Piton de la Fournaise
21.244°S, 55.708°E; summit elev. 2632 m
All times are local (unless otherwise noted)
OVPDLF reported that CO2 gas emission, deformation, and seismicity at Piton de la Fournaise began to slowly increase on 16 May, and then seismicity significantly increased at 1140 on 25 May. Tremor began at 0805 on 26 May, characteristic of an ongoing eruption, likely from a new fissure near Château Fort crater. Bad weather prevented visual observations of the area at first, though at 0900 ground observers confirmed a new eruption. Later that day scientists and reporters saw about six lava fountains (some were 40-50 m high) during brief aerial surveys and a cinder cone being built on a flat area at 1850 elevation about 1-1.5 km SE of Castle Crater. RSAM values significantly decreased at 1800, increased slightly, and then stabilized. On 27 May tremor levels significantly dropped at 0845 and then ceased at 1100. Signals indicative of degassing continued.

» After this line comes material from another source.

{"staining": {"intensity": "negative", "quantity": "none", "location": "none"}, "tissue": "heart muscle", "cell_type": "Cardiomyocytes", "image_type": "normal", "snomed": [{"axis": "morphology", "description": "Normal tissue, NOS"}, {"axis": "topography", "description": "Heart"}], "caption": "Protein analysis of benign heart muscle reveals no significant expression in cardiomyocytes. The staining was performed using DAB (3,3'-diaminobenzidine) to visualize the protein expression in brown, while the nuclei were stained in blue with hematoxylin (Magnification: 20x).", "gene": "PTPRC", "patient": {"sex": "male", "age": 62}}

Geological Summary. Piton de la Fournaise is a massive basaltic shield volcano on the French island of Réunion in the western Indian Ocean. Much of its more than 530,000-year history overlapped with eruptions of the deeply dissected Piton des Neiges shield volcano to the NW. Three scarps formed at about 250,000, 65,000, and less than 5,000 years ago by progressive eastward slumping, leaving caldera-sized embayments open to the E and SE. Numerous pyroclastic cones are present on the floor of the scarps and their outer flanks. Most recorded eruptions have originated from the summit and flanks of Dolomieu, a 400-m-high lava shield that has grown within the youngest scarp, which is about 9 km wide and about 13 km from the western wall to the ocean on the E side. More than 150 eruptions, most of which have produced fluid basaltic lava flows, have occurred since the 17th century. Only six eruptions, in 1708, 1774, 1776, 1800, 1977, and 1986, have originated from fissures outside the scarps.